The charge for taxation is based on the result for the year and takes into account taxation deferred because of timing differences between the treatment of certain items for taxation and for accounting purposes. Full provision is made for the effects of these differences. Deferred tax asset valuation allowances are made where it is more likely than not that the asset will not be realised in the future. These valuations require judgements to be made including the forecast of future taxable income. Deferred tax balances are not discounted.

Accruals for tax contingencies require management to make judgements and estimates in relation to tax audit issues.
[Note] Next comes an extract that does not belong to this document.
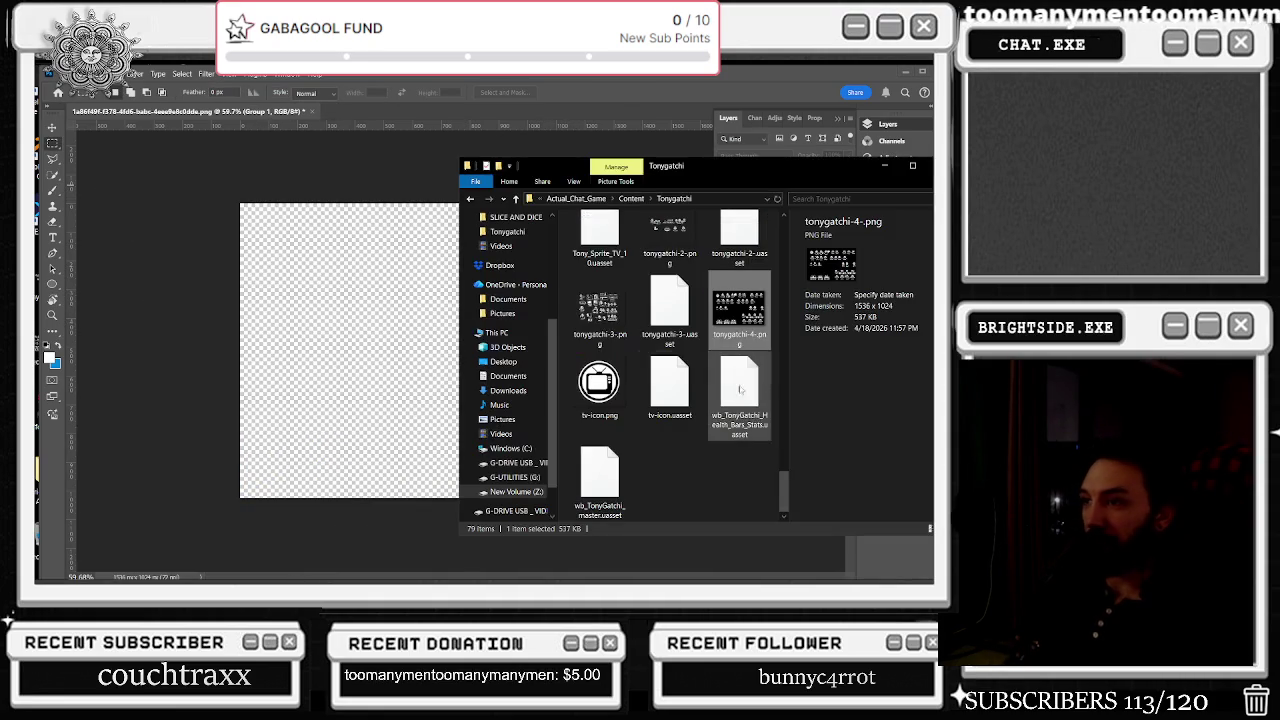
- Drag tonygatchi-3-.png onto the canvas, zoom in and commit the placement
left_click(601, 310)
Tax benefits are not recognised unless the tax positions will probably be sustained. Once considered to be probable, management reviews each material tax benefit to assess whether a provision should be taken against full recognition of that benefit on the basis of potential settlement through negotiation and/or litigation.

Any recorded exposure to interest on tax liabilities is provided for in the tax charge. All provisions are included in creditors due within one year.

Investments

Fixed asset investments, including investments in subsidiaries, are stated at cost and reviewed for impairment if there are indications that the carrying value may not be recoverable.

Financial instruments

Loans and other receivables are held at amortised cost. Long term loans payable are held at amortised cost.

Contingent liabilities

Through the normal course of business, AstraZeneca is involved in legal disputes, the settlement of which may involve cost to the Company. Provision is made where an adverse outcome is probable and associated costs can be estimated reliably. In other cases, appropriate descriptions are included.